Liputan6.com, Jakarta - Pemerintah sebagai regulator diharapkan dapat mengantisipasi kebijakan soal interkoneksi. Hal itu diungkapkan oleh seorang analis ICT, Ibrahim Kholilul Rohman, saat ditemui dalam acara diskusi mengenai ICT.
Menurut Ibrahim, pemerintah dalam hal ini Kementerian Komunikasi dan Informatika dapat melakukan antisipasi tentang peraturan interkoneksi.
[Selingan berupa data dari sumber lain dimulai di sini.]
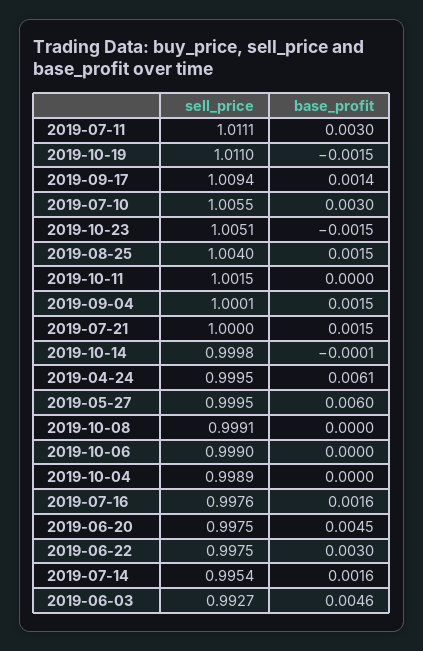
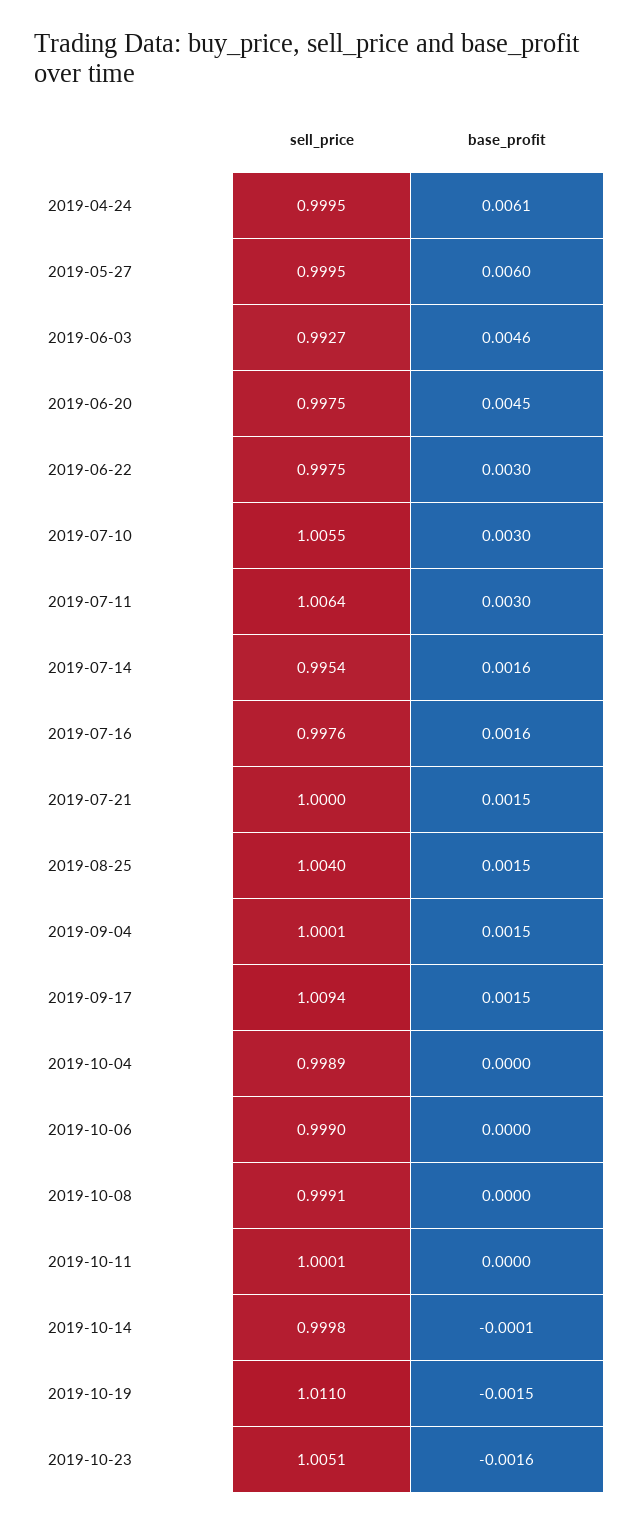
sell_price, 2019-07-11: 1.0111 -> 1.0064
base_profit, 2019-09-17: 0.0014 -> 0.0015
base_profit, 2019-10-23: -0.0015 -> -0.0016
sell_price, 2019-10-11: 1.0015 -> 1.0001

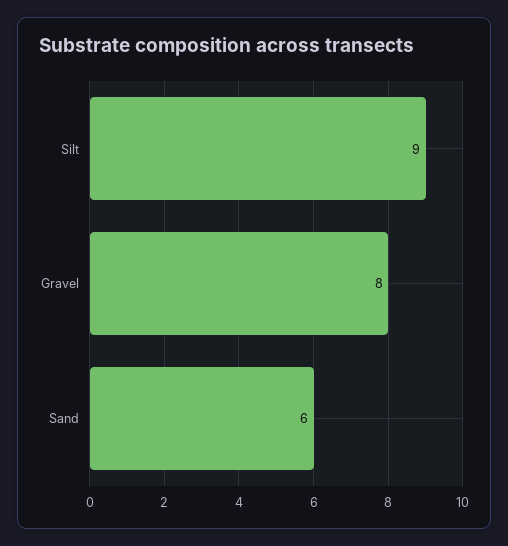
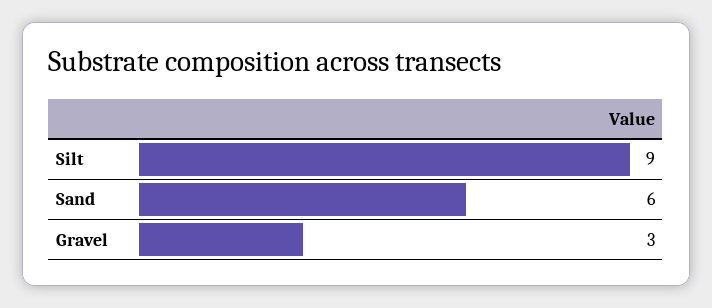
Gravel: 8 -> 3

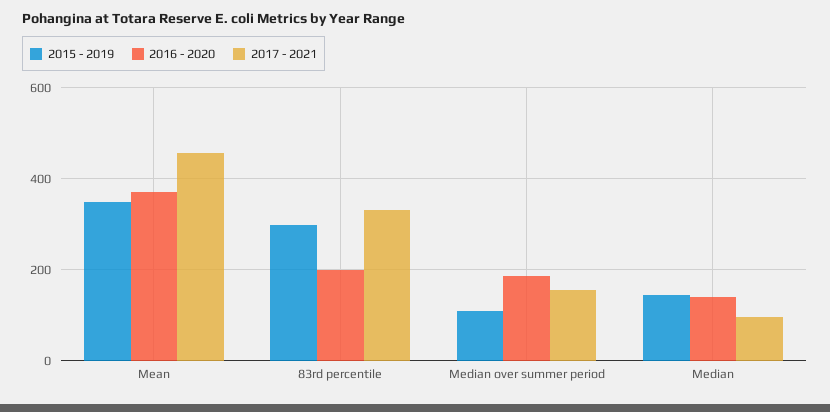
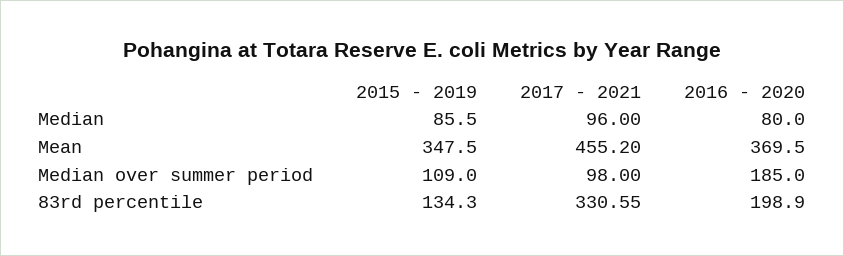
2015 - 2019, 83rd percentile: 300 -> 134.3
2017 - 2021, Median over summer period: 160 -> 98
2015 - 2019, Median: 140 -> 85.5
2016 - 2020, Median: 140 -> 80

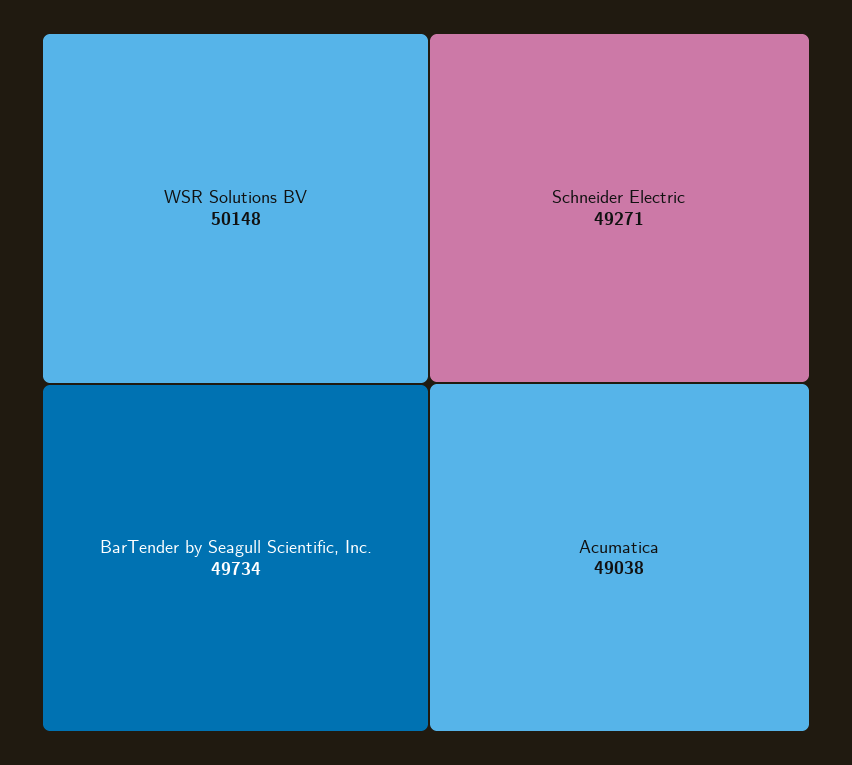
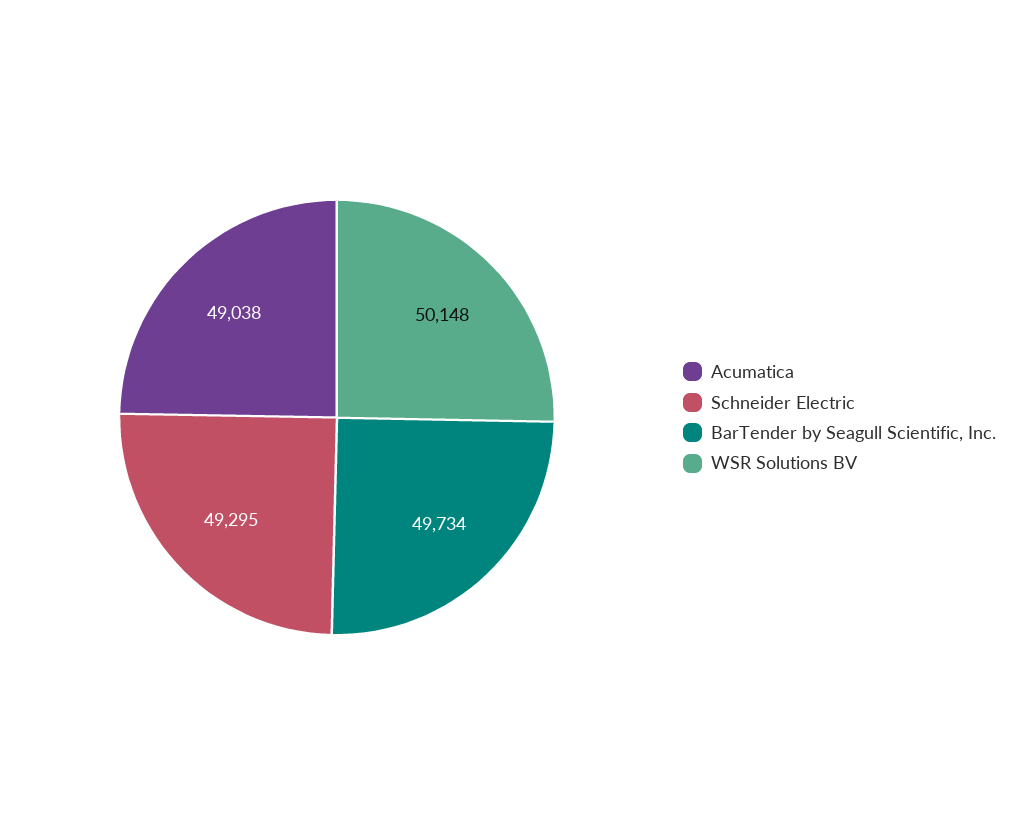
Schneider Electric: 49271 -> 49295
Hal sama juga berlaku di negara lain yang menerapkan peraturan soal penurunan tarif interkoneksi.
"Interkoneksi harus diatur, yang dalam hal ini merupakan peran Kemkominfo," ujar Ibrahim saat ditemui di diskusi media mengenai ICT di Jakarta, Senin (15/8/2016).
Pola pikir pembuat kebijakan juga harus melampaui perhitungan angka. Lebih dari itu, pemikiran dalam bentuk kebijakan tersebut harus dapat berdampak lebih luas di sektor lain.
Baca Juga
Pemikiran serupa juga harus diterapkan oleh pelaku industri komunikasi. Mereka harus mampu berpikir tak melulu persoalan komunikasi.
"Telko juga berhubungan dengan sektor lain, itu yang juga harus dikembangkan. Telko dapat berperan sebagai enabler," tutur Ibrahim melanjutkan pernyataannya. Saat ini, sektor lain tak dimungkiri membutuhkan telko untuk dapat berjalan.
Seperti diketahui, setelah melalui proses panjang, Kemenkominfo akhirnya memangkas biaya interkoneksi. Pemerintah memutuskan penurunan biaya interkoneksi di kisaran 26 persen.
Perhitungan biaya ditetapkan atas masukan dari para pemangku kepentingan (stakeholder) dan konsultasi publik demi menyempurnakan regulasi tarif interkoneksi. Perhitungan ini juga dibuat sesuai dengan ketentuan yang tertuang pada Peraturan Menteri Komunikasi dan Informatika Nomor 8 Tahun 2006 tentang Interkoneksi.
Penurunan biaya ini dilakukan demi meningkatkan efisiensi industri telekomunikasi. Sementara dari sisi pelanggan telekomunikasi, penurunan biaya interkoneksi dapat meringankan tarif pungut (ritel) untuk layanan antaroperator (off-net) tanpa mengesampingkan kualitas layanan.